TASK DIRECTIONS:
Repeat the lines from the one containing "genus: Palleopa" through the one containing "scientific name: Pulchriphyllium bioculatum", inclusive, copying them exactly.

EXTRACTED MATERIAL:
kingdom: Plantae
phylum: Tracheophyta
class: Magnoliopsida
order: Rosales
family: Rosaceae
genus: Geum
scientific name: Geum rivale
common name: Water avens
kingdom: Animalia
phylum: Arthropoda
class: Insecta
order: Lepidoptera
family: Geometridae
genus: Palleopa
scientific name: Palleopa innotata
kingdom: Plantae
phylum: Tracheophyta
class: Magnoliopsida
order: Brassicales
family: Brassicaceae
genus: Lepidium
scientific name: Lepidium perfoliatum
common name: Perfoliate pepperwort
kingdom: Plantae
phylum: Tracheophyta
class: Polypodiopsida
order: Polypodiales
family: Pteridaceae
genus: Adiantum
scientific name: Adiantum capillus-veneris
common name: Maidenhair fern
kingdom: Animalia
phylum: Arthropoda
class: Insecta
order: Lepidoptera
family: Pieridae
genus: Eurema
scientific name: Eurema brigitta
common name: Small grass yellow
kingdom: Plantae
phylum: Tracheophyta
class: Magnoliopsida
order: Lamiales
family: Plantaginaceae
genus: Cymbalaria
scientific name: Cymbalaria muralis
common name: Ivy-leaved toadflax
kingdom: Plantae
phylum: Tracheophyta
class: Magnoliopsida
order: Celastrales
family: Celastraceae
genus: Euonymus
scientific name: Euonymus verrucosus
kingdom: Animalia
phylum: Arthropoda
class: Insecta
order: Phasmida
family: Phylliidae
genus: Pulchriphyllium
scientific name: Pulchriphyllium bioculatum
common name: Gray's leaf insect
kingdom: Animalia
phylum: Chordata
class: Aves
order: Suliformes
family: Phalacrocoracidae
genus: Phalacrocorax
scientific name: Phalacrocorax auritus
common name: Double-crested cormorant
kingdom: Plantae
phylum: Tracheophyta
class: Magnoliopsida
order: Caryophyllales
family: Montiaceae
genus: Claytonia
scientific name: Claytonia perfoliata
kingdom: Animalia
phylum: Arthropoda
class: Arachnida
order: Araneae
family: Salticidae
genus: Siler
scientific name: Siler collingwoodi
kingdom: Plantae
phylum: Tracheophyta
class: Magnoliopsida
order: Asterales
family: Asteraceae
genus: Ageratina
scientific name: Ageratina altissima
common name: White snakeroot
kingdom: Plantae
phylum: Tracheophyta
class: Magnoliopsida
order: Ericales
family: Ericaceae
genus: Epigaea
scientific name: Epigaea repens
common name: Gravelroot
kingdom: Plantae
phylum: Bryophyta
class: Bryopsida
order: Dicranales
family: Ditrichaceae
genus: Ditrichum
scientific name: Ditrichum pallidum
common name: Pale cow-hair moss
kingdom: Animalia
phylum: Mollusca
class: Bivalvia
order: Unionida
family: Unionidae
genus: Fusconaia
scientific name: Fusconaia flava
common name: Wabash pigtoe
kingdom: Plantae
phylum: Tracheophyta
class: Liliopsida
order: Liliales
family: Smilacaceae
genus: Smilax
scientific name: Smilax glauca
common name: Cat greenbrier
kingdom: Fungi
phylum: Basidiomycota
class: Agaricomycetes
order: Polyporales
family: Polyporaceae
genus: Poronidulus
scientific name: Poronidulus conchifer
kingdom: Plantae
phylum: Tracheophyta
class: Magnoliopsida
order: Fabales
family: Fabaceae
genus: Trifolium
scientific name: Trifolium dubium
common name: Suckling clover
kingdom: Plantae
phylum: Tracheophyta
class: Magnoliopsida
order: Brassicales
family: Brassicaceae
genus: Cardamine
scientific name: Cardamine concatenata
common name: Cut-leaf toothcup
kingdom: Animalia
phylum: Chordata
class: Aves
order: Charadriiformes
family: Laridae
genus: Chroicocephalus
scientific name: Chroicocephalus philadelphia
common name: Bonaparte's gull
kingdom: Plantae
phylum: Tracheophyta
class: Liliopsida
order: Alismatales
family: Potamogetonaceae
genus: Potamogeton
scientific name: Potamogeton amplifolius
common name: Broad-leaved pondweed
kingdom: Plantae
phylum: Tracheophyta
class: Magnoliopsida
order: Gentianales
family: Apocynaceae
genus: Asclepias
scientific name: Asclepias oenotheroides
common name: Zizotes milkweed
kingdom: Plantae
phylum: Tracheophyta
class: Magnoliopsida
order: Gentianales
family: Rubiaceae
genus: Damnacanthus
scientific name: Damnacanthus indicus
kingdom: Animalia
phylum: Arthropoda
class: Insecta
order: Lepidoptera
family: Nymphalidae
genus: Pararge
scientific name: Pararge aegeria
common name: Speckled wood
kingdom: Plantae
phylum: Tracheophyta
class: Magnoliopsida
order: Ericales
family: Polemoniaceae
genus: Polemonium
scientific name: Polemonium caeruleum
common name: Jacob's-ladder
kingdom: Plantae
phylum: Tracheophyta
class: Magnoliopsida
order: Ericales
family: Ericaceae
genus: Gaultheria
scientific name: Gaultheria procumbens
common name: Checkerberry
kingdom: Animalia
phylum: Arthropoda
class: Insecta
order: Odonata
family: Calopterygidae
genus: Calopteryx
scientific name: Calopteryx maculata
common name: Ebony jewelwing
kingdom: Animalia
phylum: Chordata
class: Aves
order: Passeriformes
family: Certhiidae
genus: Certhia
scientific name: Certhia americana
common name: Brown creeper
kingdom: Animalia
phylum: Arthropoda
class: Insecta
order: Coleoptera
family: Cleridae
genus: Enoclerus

THE OUTPUT:
genus: Palleopa
scientific name: Palleopa innotata
kingdom: Plantae
phylum: Tracheophyta
class: Magnoliopsida
order: Brassicales
family: Brassicaceae
genus: Lepidium
scientific name: Lepidium perfoliatum
common name: Perfoliate pepperwort
kingdom: Plantae
phylum: Tracheophyta
class: Polypodiopsida
order: Polypodiales
family: Pteridaceae
genus: Adiantum
scientific name: Adiantum capillus-veneris
common name: Maidenhair fern
kingdom: Animalia
phylum: Arthropoda
class: Insecta
order: Lepidoptera
family: Pieridae
genus: Eurema
scientific name: Eurema brigitta
common name: Small grass yellow
kingdom: Plantae
phylum: Tracheophyta
class: Magnoliopsida
order: Lamiales
family: Plantaginaceae
genus: Cymbalaria
scientific name: Cymbalaria muralis
common name: Ivy-leaved toadflax
kingdom: Plantae
phylum: Tracheophyta
class: Magnoliopsida
order: Celastrales
family: Celastraceae
genus: Euonymus
scientific name: Euonymus verrucosus
kingdom: Animalia
phylum: Arthropoda
class: Insecta
order: Phasmida
family: Phylliidae
genus: Pulchriphyllium
scientific name: Pulchriphyllium bioculatum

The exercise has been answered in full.